Northgate (Walnut Creek)
Mount Diablo Unified School District in Central Contra Costa County covers 150 square miles across seven cities and three unincorporated areas. When the district was formed in 1948, these communities were sparsely populated, but they subsequently experienced rapid growth as commuting options to San Francisco improved. The district’s largest city, Concord, had less than 7000 residents in the 1950 Census; now it has more than 128,000.
As a result, the district has become difficult to manage and is often unresponsive to parents. One of the district’s middle schools Is among the worst in the state. According to Oak Grove Middle School’s most recent School Accountability Report Card, only 19% of its students meet state standards for English and Literacy; only 7% meet state standards for Math. Almost 12% of students were suspended at some point during the 2015-2016 academic year. This is especially shocking for a school in a middle income community.
Parents and education reform activists in the eastern section of Walnut Creek (called Northgate) have formed a group to advocate for the creation of a neighborhood school district. The group, Northgate CAPS – Community Advocacy for or Public Schools – proposes to form a new Northgate Unified School District from the area’s five schools. Late last year, the group circulated a petition requesting a vote on district separation. They ultimately collected 6700 signatures – well above the 25% of registered voters required to put a separation measure on the local ballot
More recently. members researched and wrote a detailed report explaining the need for separation. The report traces the recent decline in the quality of Northgate schools on statewide measures. For example, Northgate High School declined from the “9” range in 1999 to the “2” range in 2013, meaning that over 14 years in went from being among the top 20% of schools with similar demographics to being in the bottom 30%. The report also explains how the proposed district separation conforms to the Nine Criteria the state has established for evaluating school district reorganizations.
In April, the Walnut Creek City Council discussed the Northgate CAPS proposal. The school district and teachers’ union expressed strong opposition (the union even gave one council member a free ticket to its annual awards dinner). But the Council ultimately sided with local parents, endorsing Northgate CAPS’ efforts to put a school separation initiative on the local ballot.
The group’s next step is a hearing at the Contra Costa County Board of Education. One risk is that the County Board will order a vote throughout the entire Mount Diablo District – rather than just in the area to be served by the new district. If that’s the case, local support for the initiative could be overwhelmed by union-driven votes in other cities.

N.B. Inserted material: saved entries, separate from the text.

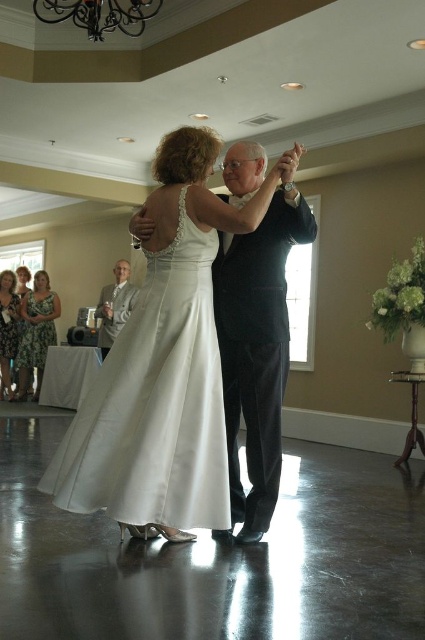
Question: Is black satin suit at center wider than printed floral dress at lower left?

Choices:
 (A) no
 (B) yes

Answer: (B)

Question: Does satin white dress at center appear on the left side of white satin dress at lower left?

Choices:
 (A) no
 (B) yes

Answer: (A)

Question: Which object is the closest to the printed fabric dress at lower left?

Choices:
 (A) satin white dress at center
 (B) black satin suit at center

Answer: (A)

Question: Estimate the real-world distances between objects in this image. Which object is farther from the satin white dress at center?

Choices:
 (A) printed floral dress at lower left
 (B) printed fabric dress at lower left
 (C) gray suit at left
 (D) black satin suit at center

Answer: (A)

Question: Where is gray suit at left located in relation to printed floral dress at lower left in the image?

Choices:
 (A) left
 (B) right

Answer: (B)

Question: Considering the real-world distances, which object is farthest from the black satin suit at center?

Choices:
 (A) white satin dress at lower left
 (B) satin white dress at center

Answer: (A)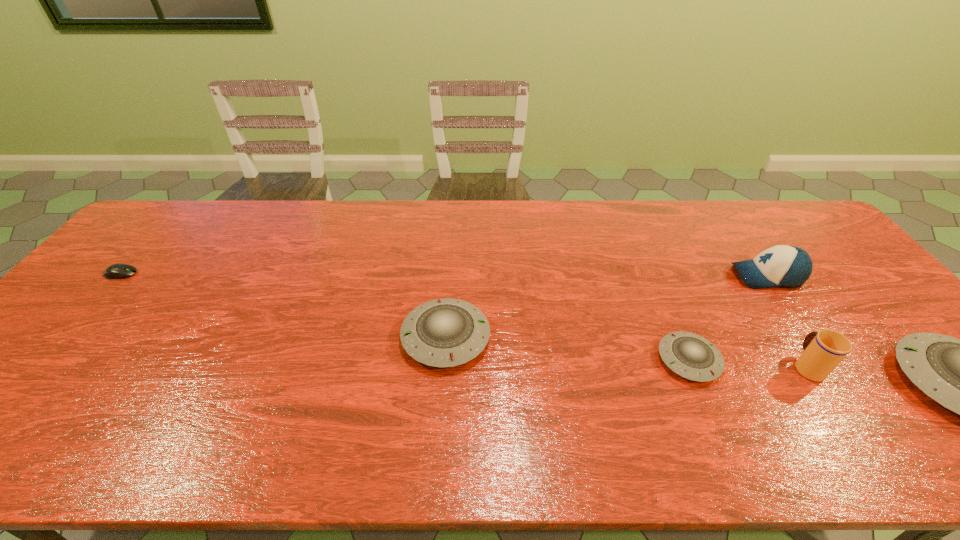
Image resolution: width=960 pixels, height=540 pixels. I want to click on vacant area situated 0.050m on the front-facing side of the baseball cap, so click(x=715, y=276).

Locate an element on the screen. The width and height of the screenshot is (960, 540). vacant space located 0.330m on the front-facing side of the baseball cap is located at coordinates (619, 276).

Find the location of a particular element. This screenshot has width=960, height=540. vacant area located 0.360m on the front-facing side of the baseball cap is located at coordinates (609, 276).

Image resolution: width=960 pixels, height=540 pixels. Identify the location of free space located on the wheel side of the computer mouse. point(184,274).

Where is `free space located on the side of the cup with the handle`? free space located on the side of the cup with the handle is located at coordinates (745, 271).

Locate an element on the screen. The width and height of the screenshot is (960, 540). vacant area situated 0.380m on the side of the cup with the handle is located at coordinates (732, 252).

Locate an element on the screen. The width and height of the screenshot is (960, 540). vacant space located 0.370m on the side of the cup with the handle is located at coordinates (733, 254).

Locate an element on the screen. The height and width of the screenshot is (540, 960). saucer present at the near edge is located at coordinates (689, 355).

The height and width of the screenshot is (540, 960). What are the coordinates of `cup that is at the near edge` in the screenshot? It's located at (823, 351).

I want to click on object that is at the left edge, so point(116,271).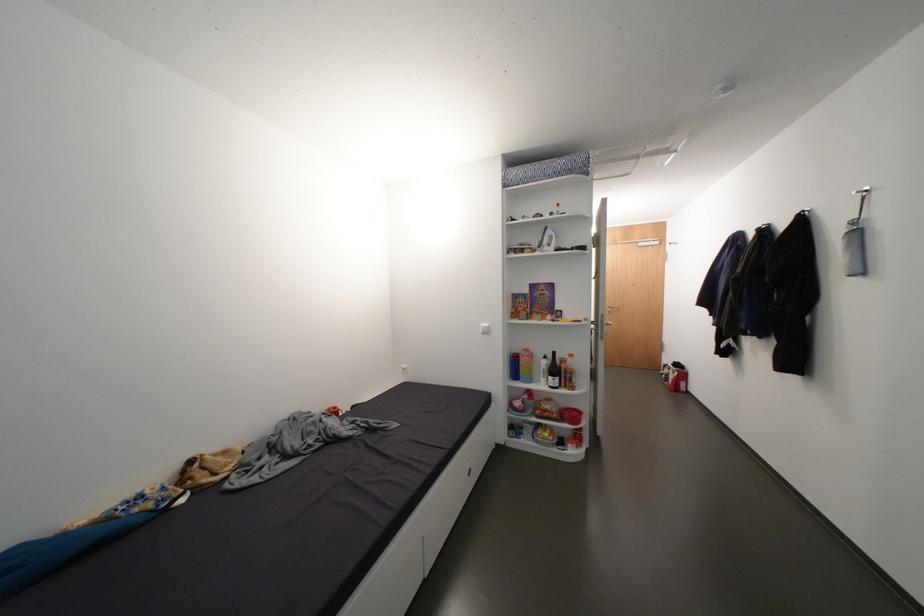
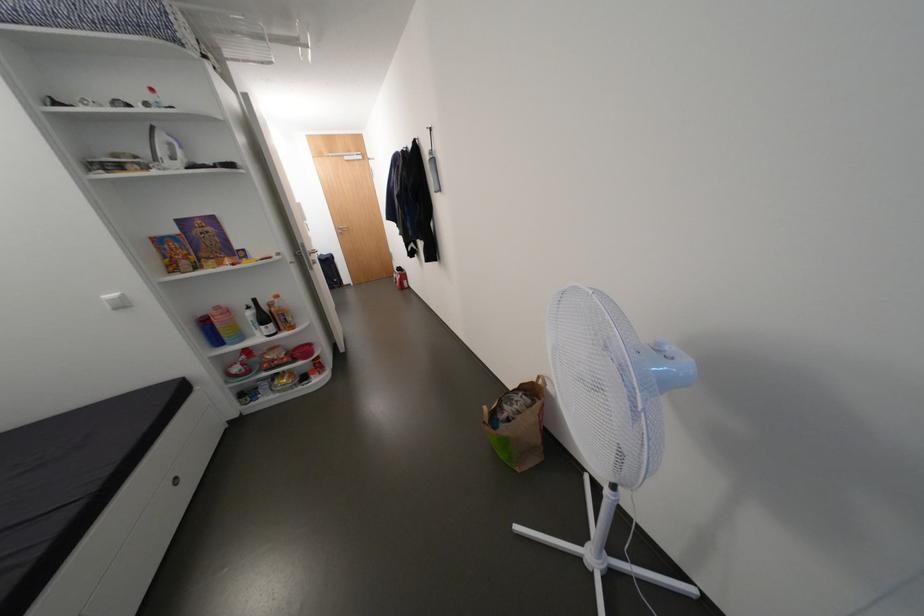
The point at [570,367] is marked in the first image. Where is the corresponding point in the second image?

(281, 310)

The oldest form of school choice is moving to a better school district. When districts are small, the threat of parent relocation and the consequent loss of state funds provides a strong incentive for them to provide good schools. When parents are trapped in larger districts, the costs of moving – in terms of commute times and separation from extended family and friends – become greater. School district management can afford to become less accountable to parents and their children, yielding instead to unions and other organized interests. By dividing school districts into more manageable chunks, local parents and activists can increase accountability, choice, and, most importantly, learning outcomes for neighborhood children.